The new pastor will do well to spend time getting to know the church, the people and the community before making any big changes. When the pastor is new, people will do almost anything the pastor suggests. New brooms sweep clean. However, the pastor may not know what to ask.
Editor’s note: This is the third installment of a six-part series on the prevention of church conflict. The author is Wade Paris, former pastor and retired director of missions. He also is a former Word&Way trustee.
The pastor selection committee at Downtown Church explained to the new pastor the church community was rapidly changing. They said a decision would need to be made soon whether the church should remain in its present location or relocate.
They wanted a pastor who would lead them through that decision-making process. After the pastor arrived, he and the church spent the next five years making this decision. It was time well spent.
Pastor Robert went to a new church. The facilities were in decline and needed updating. Wanting to make a good impression and establish his leadership, he quickly led the church into a major renovation campaign. They spent a lot of money on the restoration.

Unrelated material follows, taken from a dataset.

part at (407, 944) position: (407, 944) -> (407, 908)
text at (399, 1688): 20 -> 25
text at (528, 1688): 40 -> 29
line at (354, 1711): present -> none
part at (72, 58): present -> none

Since he was new, the pastor did not realize the church needed to relocate. After several years, he was able to see this need. However, the church had spent so much money on renovation they would not move. They believed it would be “poor use of God’s resources to walk away and leave all they had done.”
The next pastor bided his time. Eventually the church relocated and today has a wonderful ministry. If Pastor Robert had moved more slowly, he probably could have accomplished the relocation himself.
Not only does a new pastor need time to ascertain the needs of the church, he also needs time to identify the church movers and shakers.
Every church has influencers. They are not always vocal and often work behind the scenes, but they are there. People wait to see how these folk feel before they respond.
Often they will follow these time-tested leaders rather than the pastor. Church leaders usually have greater longevity than pastors. At the very least the pastor needs to know who these leaders are.
The pastor may not always agree with them, and they certainly will not always agree with the pastor, but to be unaware of their existence can be very costly.
A wise pastor will take the time to discover these persons and cultivate their friendship. The day will come when the pastor will need their help and support. The pastor must minister to them, especially if they seem to be the opposition. That is Christian. Jesus taught us to love our enemies.
Some, especially the young and inexperienced, will argue that discerning these power brokers is too much like politics. In a tape about church growth, Carl George said rather than abandoning such strategy as political, a wise pastor will be glad such a system exists and will learn how to function within it (“Beyond 400” by Carl George, part of the audiotape series “Barrier Breaking Seminars”).
While the mover and shaker system is no secret, its members are not easily identified. The new pastor can consult with long-time members and former pastors to identify them, but it usually takes months, even years, of observation to discover them all accurately. A wise pastor will seek to know them and love them.
The pastor of Redemption Church communicated entirely by e-mail. The only exception was when he made announcements from the pulpit on Sunday. When told that many members, especially older leaders who were good stewards, did not have e-mail, he would say, “That is not my problem. Tell them to get a computer.”
As you might expect, there was much unrest. His system of communication alienated many long time supporters and was devastating to his ministry in the church.